'''

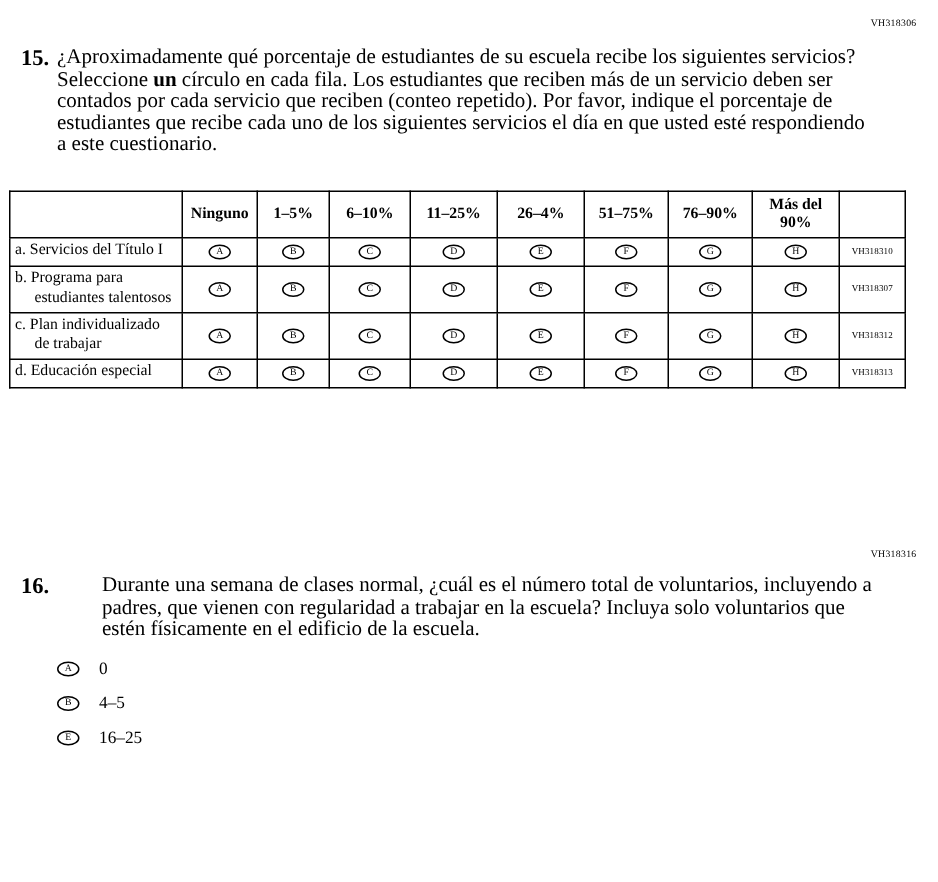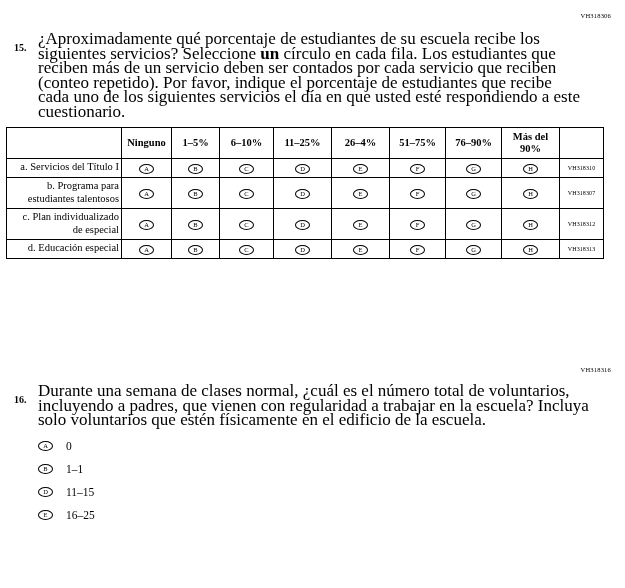"15." .qnum { font-size: 10px -> 15px; margin-top: 9px -> none }
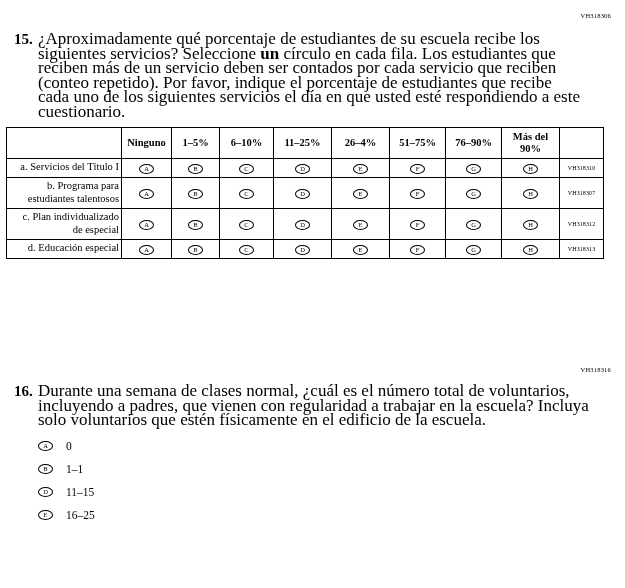"¿Aproximadamente qué porcentaje de" .qtext { font-size: 17px -> 14px }
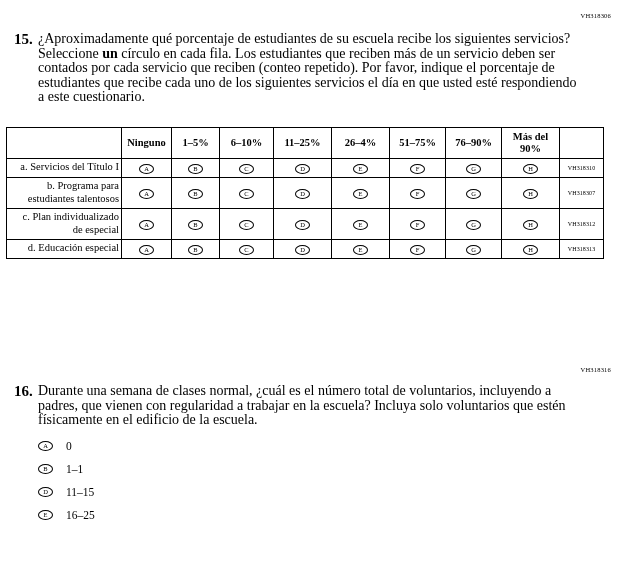"a. Servicios del Título I" td.label-cell { text-align: right -> none }
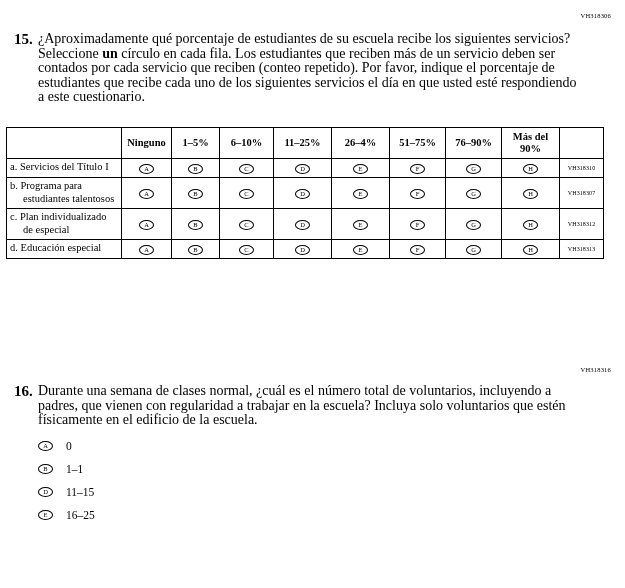"c. Plan individualizado de especial" td.label-cell { text: especial -> trabajar }
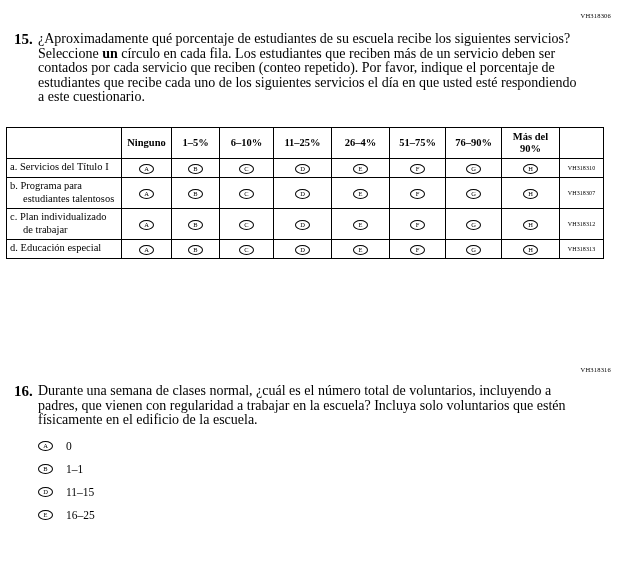"16." .q16-head { gap: none -> 30px }
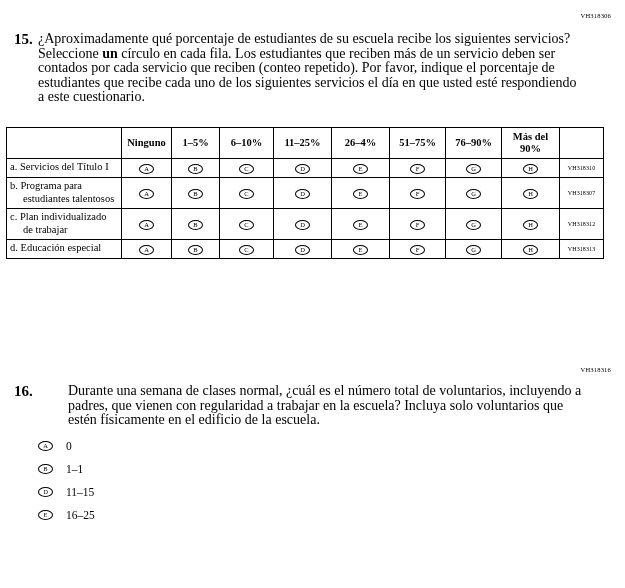"1–1" span.opt-label { text: 1–1 -> 4–5 }
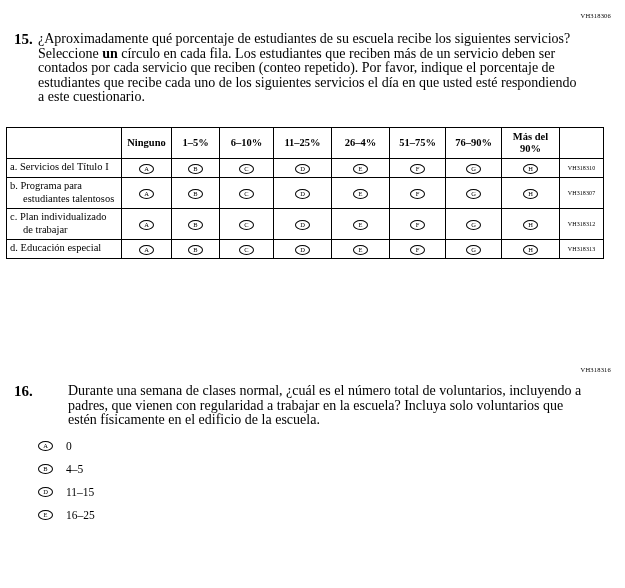"11–15" div.opt-row { html: <div> <span>D</span> <span>11–15</span> </div> -> none }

'''

= WHAT IS EXPECTED =
The records above are to be transcribed word for word. Skip the images.

= FINISHED TASK =
"15." .qnum { font-size: 10px -> 15px; margin-top: 9px -> none }
"¿Aproximadamente qué porcentaje de" .qtext { font-size: 17px -> 14px }
"a. Servicios del Título I" td.label-cell { text-align: right -> none }
"c. Plan individualizado de especial" td.label-cell { text: especial -> trabajar }
"16." .q16-head { gap: none -> 30px }
"1–1" span.opt-label { text: 1–1 -> 4–5 }
"11–15" div.opt-row { html: <div> <span>D</span> <span>11–15</span> </div> -> none }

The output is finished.